The safety program will collect reports, examine harmful AI-related health care practices and establish resources to design AI educational tools.
The Department of Veterans Affairs is exploring how AI can help VA make better, faster and more-informed decisions — improving veteran health outcomes and benefits decisions while eliminating redundant administrative tasks.
“AI solutions can also help us reduce the time that clinicians spend on non-clinical work, which will get our clinicians doing more of what they love most: caring for Veterans,” a VA spokesperson said in a statement to GovCIO Media & Research.
AI is also aiding the National Institutes of Health (NIH) in overcoming big data challenges and offering hope to the National Cancer Institute when it comes to improving research and treatment options.
The National Center for Advancing Translational Sciences (NCATS) at NIH is utilizing AI in its 2024 through 2029 Strategic plan to tackle big data and develop innovations that will reduce costly and time-consuming barriers in translational research.
The National Cancer Institute is exploring AI to screen for and treat cancer and sees the emerging technology supporting treatment for patients. NCI is also looking into how AI can help advance alternative treatments to chemotherapy.
Federal leaders are also looking at AI’s impact on health equity.

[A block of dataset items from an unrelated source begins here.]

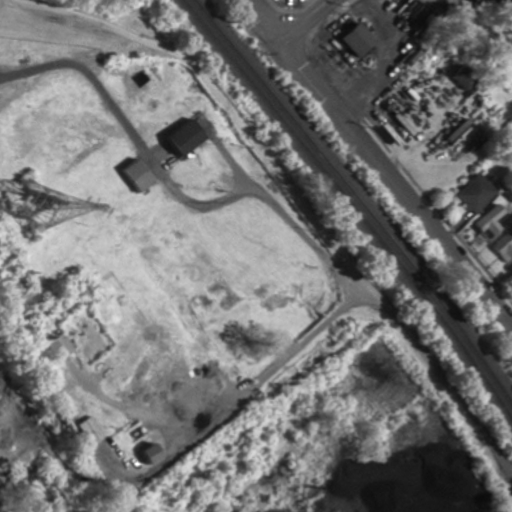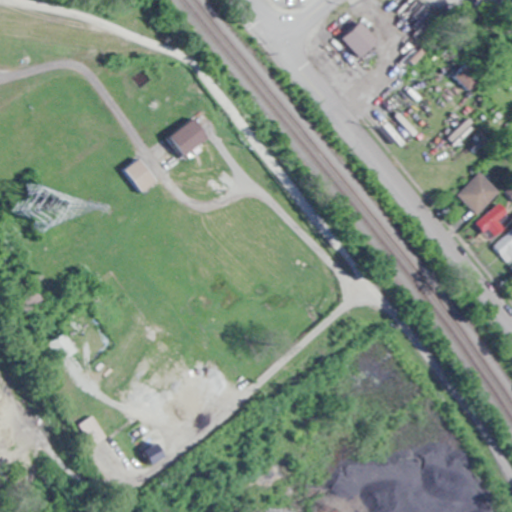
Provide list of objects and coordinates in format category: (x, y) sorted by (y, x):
road: (263, 24)
road: (308, 24)
building: (343, 44)
road: (511, 125)
road: (511, 126)
road: (295, 192)
road: (395, 192)
building: (470, 194)
railway: (359, 198)
power tower: (29, 199)
railway: (352, 207)
building: (502, 246)
building: (52, 347)
building: (92, 430)
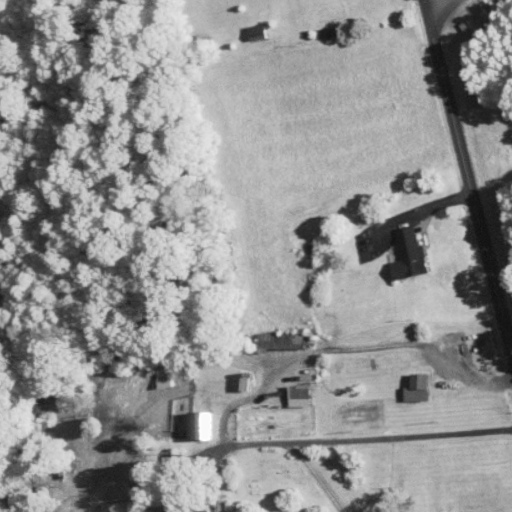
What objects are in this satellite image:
road: (438, 9)
road: (466, 177)
building: (393, 249)
building: (263, 334)
road: (346, 349)
building: (225, 377)
building: (401, 382)
building: (283, 390)
building: (184, 419)
road: (360, 437)
road: (236, 443)
building: (181, 508)
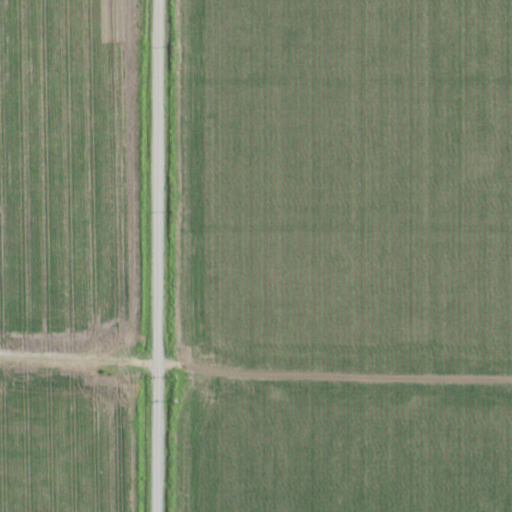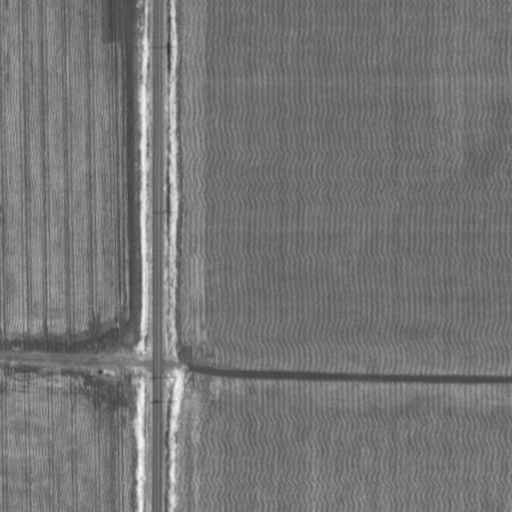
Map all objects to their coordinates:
road: (123, 255)
road: (197, 255)
road: (155, 256)
road: (255, 369)
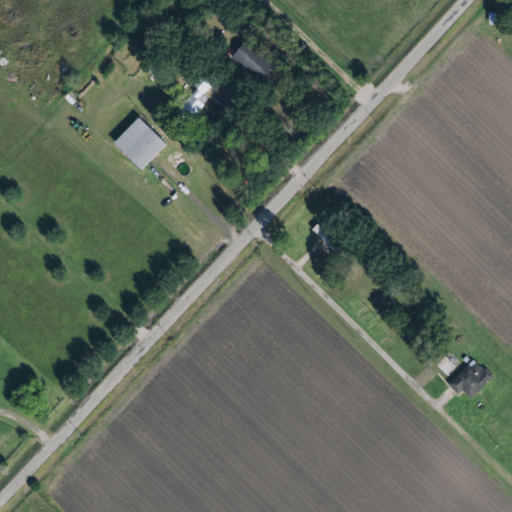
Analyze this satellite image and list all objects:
building: (256, 61)
building: (143, 143)
road: (262, 144)
building: (325, 238)
road: (235, 253)
road: (384, 357)
building: (472, 379)
road: (28, 427)
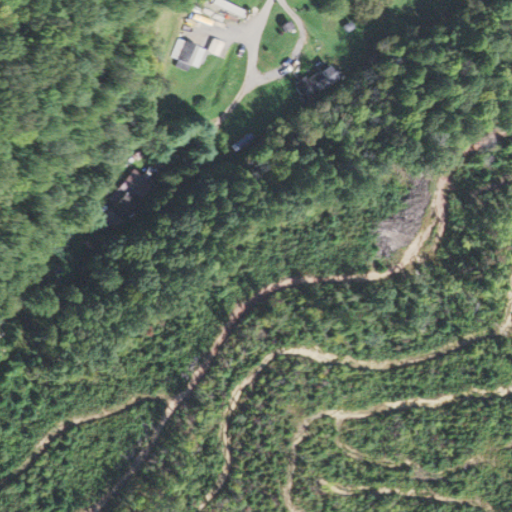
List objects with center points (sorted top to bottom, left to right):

The Office of the National Coordinator for Health Information Technology (ONC) is in the final stages of a proposed rule that would empower health care providers and ensure more transparency over algorithms used in clinical decision support. National Coordinator for Health IT Dr. Micky Tripathi said ONC is thinking more about health equity as a core design principle.
“One is starting with the data itself. You’ve got to have that data available in order to be able to identify where there might be communities that are getting different types of care,” said Tripathi.
AI Streamlines Workflows
USPTO Emerging Technology Director Jerry Ma said that AI’s role in the agency’s behind-the-scenes operational work has enabled the agency to deliver maximum value to the innovation community and stakeholders.
“AI has a central role to play in making sure that examiners are able to contend with that, which ultimately delivers value to our stakeholders because they receive benefits from stronger, higher quality and timelier patent and trademark brands,” Ma said.
According to Securities and Exchange Commission Chief Strategy and Innovation Officer Tanu Luke, AI is also providing the SEC with a better way to identify cybersecurity threats and fulfill requirements of the zero-trust mandate.
“We want to be mindful of more than just the immediate threats,” said Luke. “We want to look at how AI is going to help with identifying and proactively help with cybersecurity incidents in the future.”